Hi I'm trying to implement IK to my skeleton system and was reading some articles online, and one of the ways to do so was using the pseudo inverse of the Jacobian matrix. However, I've seen 2 forms of the pseudo inverse, and I would like to know what the differences of these two representations are.
First form is J+ = ((Jt*J).inverse()) * Jt
Second form is J+ = Jt * ((J*Jt).inverse())
To be honest, I'm not even sure how they got the second form, I can only derive the first form at the moment.

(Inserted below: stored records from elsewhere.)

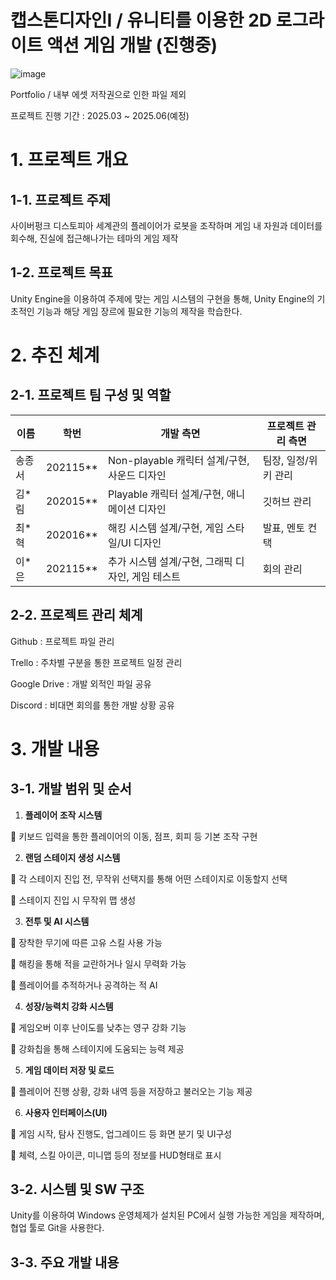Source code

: # 캡스톤디자인I / 유니티를 이용한 2D 로그라이트 액션 게임 개발 (진행중)

![image](https://github.com/user-attachments/assets/c6880d3f-7e64-4a40-8569-4d373d9fde7b)

Portfolio / 내부 에셋 저작권으로 인한 파일 제외

프로젝트 진행 기간 : 2025.03 ~ 2025.06(예정)

# 1. 프로젝트 개요

## 1-1. 프로젝트 주제

사이버펑크 디스토피아 세계관의 플레이어가 로봇을 조작하며 게임 내 자원과 데이터를 회수해, 진실에 접근해나가는 테마의 게임 제작

## 1-2. 프로젝트 목표

Unity Engine을 이용하여 주제에 맞는 게임 시스템의 구현을 통해, Unity Engine의 기초적인 기능과 해당 게임 장르에 필요한 기능의 제작을 학습한다.

# 2. 추진 체계

## 2-1. 프로젝트 팀 구성 및 역할

| 이름 | 학번 | 개발 측면 | 프로젝트 관리 측면 |
| --- | --- | --- | --- |
| 송종서 | 202115** | Non-playable 캐릭터 설계/구현, 사운드 디자인 | 팀장, 일정/위키 관리 |
| 김*림 | 202015** | Playable 캐릭터 설계/구현, 애니메이션 디자인 | 깃허브 관리 |
| 최*혁 | 202016** | 해킹 시스템 설계/구현, 게임 스타일/UI 디자인 | 발표, 멘토 컨택 |
| 이*은 | 202115** | 추가 시스템 설계/구현, 그래픽 디자인, 게임 테스트 | 회의 관리 |

## 2-2. 프로젝트 관리 체계

Github : 프로젝트 파일 관리

Trello : 주차별 구분을 통한 프로젝트 일정 관리

Google Drive : 개발 외적인 파일 공유

Discord : 비대면 회의를 통한 개발 상황 공유

# 3. 개발 내용

## 3-1. 개발 범위 및 순서

1. **플레이어 조작 시스템**
   
 키보드 입력을 통한 플레이어의 이동, 점프, 회피 등 기본 조작 구현

2. **랜덤 스테이지 생성 시스템**
   
 각 스테이지 진입 전, 무작위 선택지를 통해 어떤 스테이지로 이동할지 선택

 스테이지 진입 시 무작위 맵 생성

3. **전투 및 AI 시스템**
   
 장착한 무기에 따른 고유 스킬 사용 가능

 해킹을 통해 적을 교란하거나 일시 무력화 가능

 플레이어를 추적하거나 공격하는 적 AI

4. **성장/능력치 강화 시스템**
   
 게임오버 이후 난이도를 낮추는 영구 강화 기능

 강화칩을 통해 스테이지에 도움되는 능력 제공

5. **게임 데이터 저장 및 로드**
    
 플레이어 진행 상황, 강화 내역 등을 저장하고 불러오는 기능 제공

6. **사용자 인터페이스(UI)**
    
 게임 시작, 탐사 진행도, 업그레이드 등 화면 분기 및 UI구성

 체력, 스킬 아이콘, 미니맵 등의 정보를 HUD형태로 표시

## 3-2. 시스템 및 SW 구조

Unity를 이용하여 Windows 운영체제가 설치된 PC에서 실행 가능한 게임을 제작하며, 협업 툴로 Git을 사용한다.

## 3-3. 주요 개발 내용
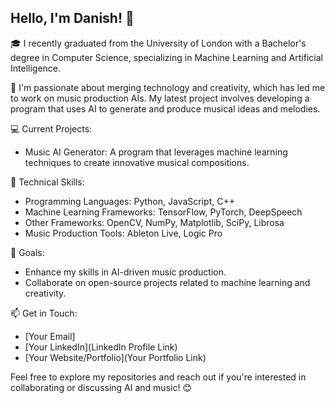## Hello, I'm Danish! 👋

🎓 I recently graduated from the University of London with a Bachelor's degree in Computer Science, specializing in Machine Learning and Artificial Intelligence.

🎵 I'm passionate about merging technology and creativity, which has led me to work on music production AIs. My latest project involves developing a program that uses AI to generate and produce musical ideas and melodies.

💻 Current Projects:

- Music AI Generator: A program that leverages machine learning techniques to create innovative musical compositions.

🔧 Technical Skills:

- Programming Languages: Python, JavaScript, C++
- Machine Learning Frameworks: TensorFlow, PyTorch, DeepSpeech
- Other Frameworks: OpenCV, NumPy, Matplotlib, SciPy, Librosa
- Music Production Tools: Ableton Live, Logic Pro

🌟 Goals:

- Enhance my skills in AI-driven music production.
- Collaborate on open-source projects related to machine learning and creativity.

📫 Get in Touch:

- [Your Email]
- [Your LinkedIn](LinkedIn Profile Link)
- [Your Website/Portfolio](Your Portfolio Link)

Feel free to explore my repositories and reach out if you're interested in collaborating or discussing AI and music! 😊






<!--
**danishbz/danishbz** is a ✨ _special_ ✨ repository because its `README.md` (this file) appears on your GitHub profile.

Here are some ideas to get you started:

- 🔭 I’m currently working on ...
- 🌱 I’m currently learning ...
- 👯 I’m looking to collaborate on ...
- 🤔 I’m looking for help with ...
- 💬 Ask me about ...
- 📫 How to reach me: ...
- 😄 Pronouns: ...
- ⚡ Fun fact: ...
-->

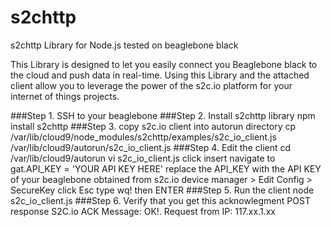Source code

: # s2chttp
s2chttp Library for Node.js tested on beaglebone black

This Library is designed to let you easily connect you Beaglebone black to the cloud and push data in real-time. 
Using this Library and the attached client allow you to leverage the power of the s2c.io platform for your internet of things projects.

###Step 1. SSH to your beaglebone 
###Step 2. Install s2chttp library
      npm install s2chttp 
###Step 3. copy s2c.io client into autorun directory
      cp /var/lib/cloud9/node_modules/s2chttp/examples/s2c_io_client.js /var/lib/cloud9/autorun/s2c_io_client.js 
###Step 4. Edit the client
    cd /var/lib/cloud9/autorun
    vi s2c_io_client.js
    click insert
    navigate to gat.API_KEY = 'YOUR API KEY HERE'
    replace the API_KEY with the API KEY of your beaglebone obtained from s2c.io device manager > Edit Config > SecureKey
    click Esc
    type wq! then ENTER
###Step 5. Run the client
    node s2c_io_client.js
###Step 6. Verify that you get this acknowlegment
    POST response  S2C.io ACK Message: OK!. Request from IP: 117.xx.1.xx

    
    
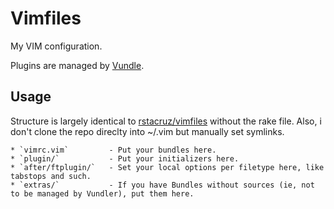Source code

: Vimfiles
========

My VIM configuration.

Plugins are managed by [Vundle][vundle].



Usage
-----
Structure is largely identical to [rstacruz/vimfiles][rstacruz/vimfiles] without the rake file.  Also, i don't clone the repo direclty into ~/.vim but manually set symlinks.

    * `vimrc.vim`         - Put your bundles here.
    * `plugin/`           - Put your initializers here.
    * `after/ftplugin/`   - Set your local options per filetype here, like tabstops and such.
    * `extras/`           - If you have Bundles without sources (ie, not to be managed by Vundler), put them here.

[vundle]: https://github.com/gmarik/vundle
[rstacruz/vimfiles]: https://github.com/rstacruz/vimfiles/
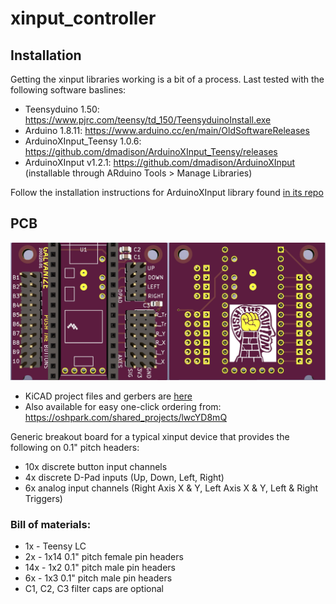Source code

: # xinput_controller

## Installation

Getting the xinput libraries working is a bit of a process.
Last tested with the following software baslines:
  - Teensyduino 1.50: https://www.pjrc.com/teensy/td_150/TeensyduinoInstall.exe
  - Arduino 1.8.11: https://www.arduino.cc/en/main/OldSoftwareReleases
  - ArduinoXInput_Teensy 1.0.6: https://github.com/dmadison/ArduinoXInput_Teensy/releases
  - ArduinoXInput v1.2.1: https://github.com/dmadison/ArduinoXInput  (installable through ARduino Tools > Manage Libraries)
 
Follow the installation instructions for ArduinoXInput library found [in its repo](https://github.com/dmadison/ArduinoXInput_Teensy)


## PCB

![](pcb/pcb.jpg)

* KiCAD project files and gerbers are [here](https://github.com/jcorcoran/xinput_controller/tree/master/pcb/galvanize)
* Also available for easy one-click ordering from: https://oshpark.com/shared_projects/lwcYD8mQ

Generic breakout board for a typical xinput device that provides the following on 0.1" pitch headers:
   * 10x discrete button input channels
   * 4x discrete D-Pad inputs (Up, Down, Left, Right)
   * 6x analog input channels (Right Axis X & Y, Left Axis X & Y, Left & Right Triggers)

### Bill of materials:

  * 1x - Teensy LC
  * 2x - 1x14 0.1" pitch female pin headers
  * 14x - 1x2 0.1" pitch male pin headers
  * 6x - 1x3 0.1" pitch male pin headers
  * C1, C2, C3 filter caps are optional
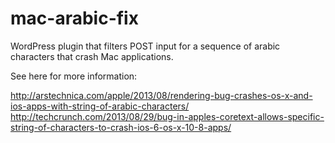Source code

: mac-arabic-fix
==============

WordPress plugin that filters POST input for a sequence of arabic characters that crash Mac applications.

See here for more information:

http://arstechnica.com/apple/2013/08/rendering-bug-crashes-os-x-and-ios-apps-with-string-of-arabic-characters/
http://techcrunch.com/2013/08/29/bug-in-apples-coretext-allows-specific-string-of-characters-to-crash-ios-6-os-x-10-8-apps/
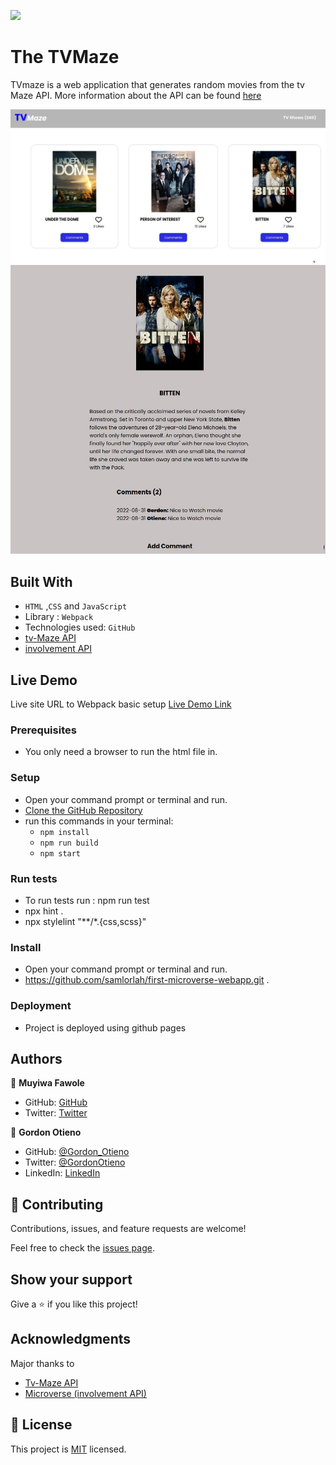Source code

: ![](https://img.shields.io/badge/Microverse-blueviolet)

# The TVMaze
TVmaze is a web application that generates random movies from the tv Maze API. More information about the API can be found [here](https://www.tvmaze.com/api)

![HomePage](./src/assets/home.jpg)
![CommetPage](./src/assets/comment.jpg)

## Built With

- `HTML` ,`CSS` and `JavaScript`
- Library : `Webpack`
- Technologies used: `GitHub`
- [tv-Maze API](https://www.tvmaze.com/api)                                                                                       
- [involvement API](https://www.notion.so/microverse/Involvement-API-869e60b5ad104603aa6db59e08150270)                                                                                                                         

## Live Demo
Live site URL to Webpack basic setup
[Live Demo Link](https://samlorlah.github.io/first-microverse-webapp/dist)


### Prerequisites

- You only need a browser to run the html file in.

### Setup

- Open your command prompt or terminal and run.
- [Clone the GitHub Repository](https://github.com/samlorlah/first-microverse-webapp.git)
- run this commands in your terminal:
     - `npm install`
     - `npm run build`
     - `npm start`
                                                                                                                                    
### Run tests

- To run tests run : npm run test
- npx hint .
- npx stylelint "**/*.{css,scss}"                                
                                                                                                                               
                                                                                                                                    
### Install

- Open your command prompt or terminal and run.
- https://github.com/samlorlah/first-microverse-webapp.git .

### Deployment

- Project is deployed using github pages

## Authors
👤 **Muyiwa Fawole**

- GitHub: [GitHub](https://github.com/samlorlah)
- Twitter: [Twitter](https://twitter.com/samlorlah)


👤 **Gordon Otieno**

- GitHub: [@Gordon_Otieno ](https://github.com/GordonOtieno)
- Twitter: [@GordonOtieno](https://twitter.com/gordonotieno)
- LinkedIn: [LinkedIn](https://www.linkedin.com/in/gordon-otieno-612b98184/)

## 🤝 Contributing

Contributions, issues, and feature requests are welcome!

Feel free to check the [issues page](https://github.com/samlorlah/first-microverse-webapp/issues).

## Show your support

Give a ⭐️ if you like this project!

## Acknowledgments
Major thanks to 
- [Tv-Maze API](https://www.tvmaze.com/api)                                                                                       
- [Microverse (involvement API)](https://www.notion.so/microverse/Involvement-API-869e60b5ad104603aa6db59e08150270)   


## 📝 License

This project is [MIT](./MIT.md) licensed.
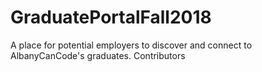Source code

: # GraduatePortalFall2018
A place for potential employers to discover and connect to AlbanyCanCode's graduates.
Contributors
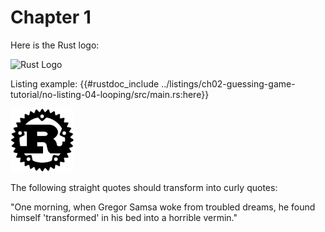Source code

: # Chapter 1

Here is the Rust logo:

![Rust Logo](rust-logo.png)

Listing example:
{{#rustdoc_include ../listings/ch02-guessing-game-tutorial/no-listing-04-looping/src/main.rs:here}}

<img alt="Rust Logo in html" src="rust-logo.svg" class="center" style="width: 20%;" />

The following straight quotes should transform into curly quotes:

"One morning, when Gregor Samsa woke from troubled dreams, he found himself 'transformed' in his bed into a horrible vermin."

Any help would be appreciated!
Usually, the inverse of a matrix has the property that multiplying it with the original matrix on either side produces the identity matrix.
A * A^-1 = A^-1 * A = I
However, this is not true for the pseudo inverse anymore. For the pseudo inverse, order matters (alone from the fact that the matrix might not be square). Your first form is for left-multiplication, your second form is for right multiplication:
J+ * J = I <= J+ = (J^T * J)^-1 * J^T
J * J+ = I <= J+ = J^T * (J * A^T)^-1
If you use the pseudo inverse to solve a linear system, the first form is used when you have column vectors (i.e. J x = b as J+ J x = I x = x = J+ b), and the second form is used when you have row vectors (i.e. x J = b).